Attempts have been made at various periods, both by practical observers and by ingenious speculators, to establish theories respecting the formation of the earth; these have in great part failed, in consequence of the then imperfect state of those subsidiary sciences, which, within the last half century, have enabled the geologist to return from the region of fancy to that of facts, and to establish his conclusions on the firm basis of philosophical induction. We now approach the study of the natural history of the globe, aided not only by the higher branches of Physics, but by still more essential recent discoveries, in Mineralogy, and Chemistry, in Botany, Zoology, and comparative Anatomy. By the help of these sciences we are enabled to extract from the archives of the interior of the earth, intelligible records of former conditions of our planet, and to decipher documents, which were a sealed book to our predecessors in the attempt to illustrate subterranean history. Thus enlarged in its views, and provided with fit means of pursuing them, Geology extends its researches into regions more vast and remote, than come within the scope of any other physical science except Astronomy. It not only comprehends the entire range of the mineral kingdom, but includes also the history of innumerable extinct races of animals and vegetables; in each of which it exhibits evidences of design and contrivance, and of adaptations to the varying condition of the lands and waters on which they were placed; and besides all these, it discloses an ulterior prospective accommodation of the mineral elements, to existing tribes of plants and animals, and more especially to the uses of man.
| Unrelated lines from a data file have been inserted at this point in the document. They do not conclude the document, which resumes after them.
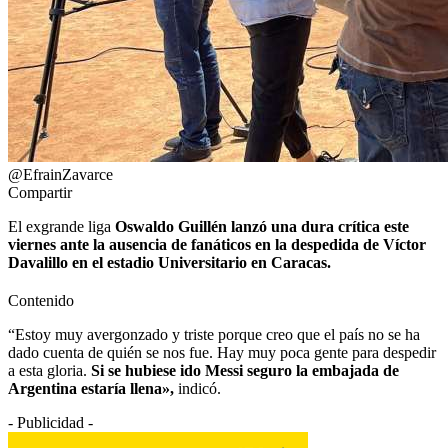
@EfrainZavarce
Compartir
El exgrande liga
Oswaldo Guillén lanzó una dura crítica este
viernes ante la ausencia de fanáticos en la despedida de Víctor
Davalillo en el estadio Universitario en Caracas.
Contenido
“Estoy muy avergonzado y triste porque creo que el país no se ha
dado cuenta de quién se nos fue. Hay muy poca gente para despedir
a esta gloria.
Si se hubiese ido Messi seguro la embajada de
Argentina estaría llena»,
indicó.
- Publicidad -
Evidences like these make up a history of a high and ancient order, unfolding records of the operations of the Almighty Author of the Universe, written by the finger of God himself, upon the foundations of the everlasting hills.




  1.  It may be seen, in any correct geological map of England, that the following important and populous towns are placed upon strata belonging to the single geological formation of the new red sandstone:—Exeter, Bristol, Worcester, Warwick, Birmingham, Lichfield, Coventry, Leicester, Nottingham, Derby, Stafford, Shrewsbury, Chester, Liverpool, Warrington, Manchester, Preston, York, and Carlisle. The population of these nineteen towns, by the census of 1830, exceeded a million.

    The most convenient small map to which I can refer my readers, in illustration of this and other parts of the present essay, is the single sheet, reduced by Gardner from Mr. Greenough's large map of England, published by the Geological Society of London.

  2.  The road from Bath through Cirencester and Oxford to Buckingham, and thence by Kettering and Stamford to Lincoln, affords a good example of the unvaried sameness in the features and culture of the soil, and in the occupations of the people, that attends the line of direction, in which the oolite formation crosses England from Weymouth to Scarborough.

    The road from Dorchester, by Blandford and Salisbury, to Andover and Basingstoke, or from Dunstable to Royston, Cambridge, and Newmarket,  affords similar examples of the dull uniformity that we observe in a journey along the line of bearing of the chalk, from near Bridport on the coast of Dorset, to Flamborough Head on the coast of Yorkshire.

    In the same line of direction, or line of bearing of the strata across England, a journey might be made from Lyme Regis to Whitby, almost entirely upon the lias formation; and from Weymouth to the Humber, without once leaving the Oxford clay. Indeed almost any route, taking a north-east and south-west direction across England, will for the most part pass continuously along' the same formation; whilst a line from southeast to north-west, at right angles to the former, will no where continue on the same stratum beyond a few miles. Such a line will give the best information of the order of superposition, and various conditions of the very numerous strata, that traverse our island in a succession of narrow belts, the main direction of which is nearly north-east and south-west. This line has afforded to Mr. Conybeare the instructive section, from Newhaven near Brighton, to Whitehaven, published in his Geology of England and Wales; along which nearly seventy changes in the character of the strata take place.